The focus on terminal stuff without too much bloat by default is also a huge plus.
Prob the reason why i hated garauda (Idk if is it because i picked the dragonized gaming ver)
Probably. I’m definitely not a fan of Garuda Linux (never used it to be honest). The styling and the bloat are not my taste. But the most important thing to me is, if I can trust those developers and maintainers? And I don’t trust most non common distros. Looking at their webpage, they also have a KDE lite version with less bloat and bare minimum packages to get started. This is actually awesome!
Sadly its kde only.
What do you mean by personal package manager?
I didn’t say “personal package manager”. Do you refer to the part “basically my own AUR package”?
pacman
, the package manager of Archlinux that is also used in EndeavourOS, allows for installing custom packages. There is another tool part of Archlinux that let you build custom packages. These custom packages can be installed on your system, which is then seen like a normal package and handled this way with all the defined dependencies and information about the package. You can install the package from a local location, it does not need to be online repository.Then you can upload it to the AUR, which is exactly that: Arch User Repository. But you don’t have to upload it. Either way such a custom build package is what I referred to my own AUR package. For more information see: https://wiki.archlinux.org/title/Arch_User_Repository
What they said.
Fedora with GNOME.
I’ve been using it for over than 10 years in my main computer.

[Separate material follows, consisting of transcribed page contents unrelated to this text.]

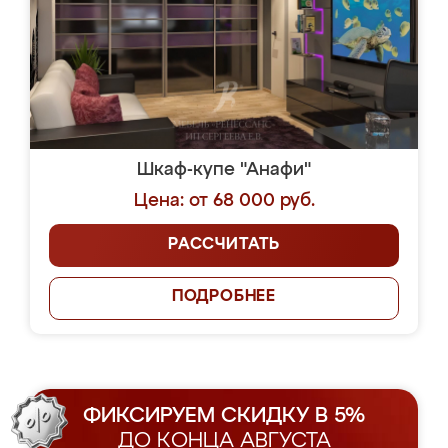
Шкаф-купе "Анафи"
Цена: от 68 000 руб.
РАССЧИТАТЬ
ПОДРОБНЕЕ
ФИКСИРУЕМ СКИДКУ В 5%
ДО КОНЦА АВГУСТА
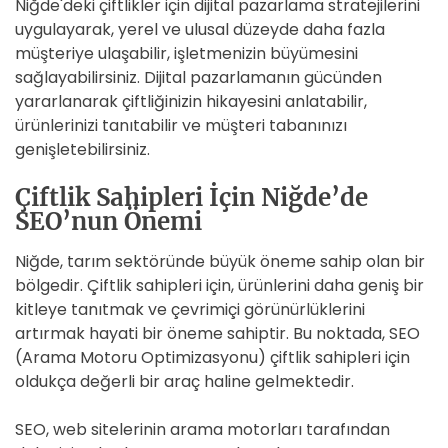
Niğde'deki çiftlikler için dijital pazarlama stratejilerini
uygulayarak, yerel ve ulusal düzeyde daha fazla
müşteriye ulaşabilir, işletmenizin büyümesini
sağlayabilirsiniz. Dijital pazarlamanın gücünden
yararlanarak çiftliğinizin hikayesini anlatabilir,
ürünlerinizi tanıtabilir ve müşteri tabanınızı
genişletebilirsiniz.
Çiftlik Sahipleri İçin Niğde’de
SEO’nun Önemi
Niğde, tarım sektöründe büyük öneme sahip olan bir
bölgedir. Çiftlik sahipleri için, ürünlerini daha geniş bir
kitleye tanıtmak ve çevrimiçi görünürlüklerini
artırmak hayati bir öneme sahiptir. Bu noktada, SEO
(Arama Motoru Optimizasyonu) çiftlik sahipleri için
oldukça değerli bir araç haline gelmektedir.
SEO, web sitelerinin arama motorları tarafından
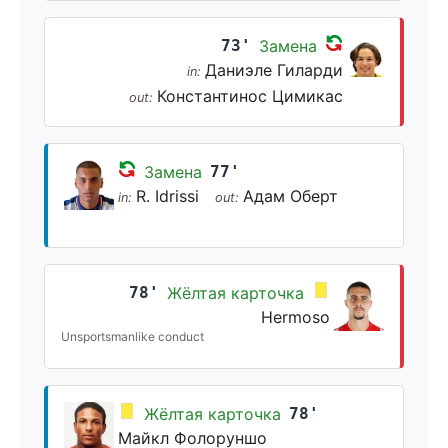
73'
Замена
Даниэле Гиларди
in:
Константинос Цимикас
out:
Замена
77'
R. Idrissi
Адам Оберт
in:
out:
78'
Жёлтая карточка
Hermoso
Unsportsmanlike conduct
Жёлтая карточка
78'
Майкл Фолоруншо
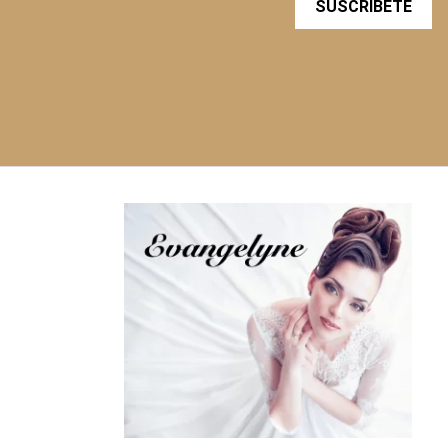
SUSCRÍBETE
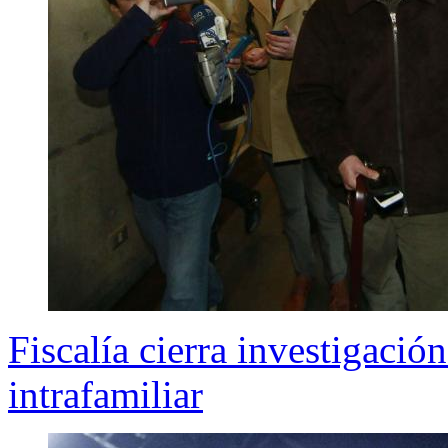
Fiscalía cierra investigació
intrafamiliar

It simply works, it’s nice, fresh packages, stable, GNOME is productivity champion (at least I know all the shortcuts, and how to tweak it to my daily use). I also know how to build and manipulate RPM packages, so it’s pretty convenient.
I’ve been using Fedora for the last 5 years and never had to reinstall the OS. I’ve been upgrading with no issues whatsoever.
With Ubuntu, I had to reinstall everything on every update because of errors. Not on EVERY update of course, but often enough to make me want to stick to LTSs.
Does Fedora have a long term support version? Last time I used it a decade ago I had to upgrade every 1-2 years.
No LTS, they support each version for 1 year, and there are two major upgrades per year. I still haven’t upgraded last October.
But I never had an issue, I always upgraded using the terminal instead of the GUI.
oh, fedora,
fedora was so stable i had to run to arch-linux as there was nothing to tinker with
What is the benefit of building / manipulating packages?
Mostly for fun/learning and to tweak some Fedora packages to my needs. I keep my own RPM repository.
Impressive. :)
afaik, fedora is the testing distro for RHEL. I also felt this way, when a new gnome version released much earlier than for Arch and it had an obvious bug that could be catched with little testing.
And many issues I found in Fedora’s bug tracker was auto closed by the new release. Which is quite frequent. Reviewing the bugs is not that frequent.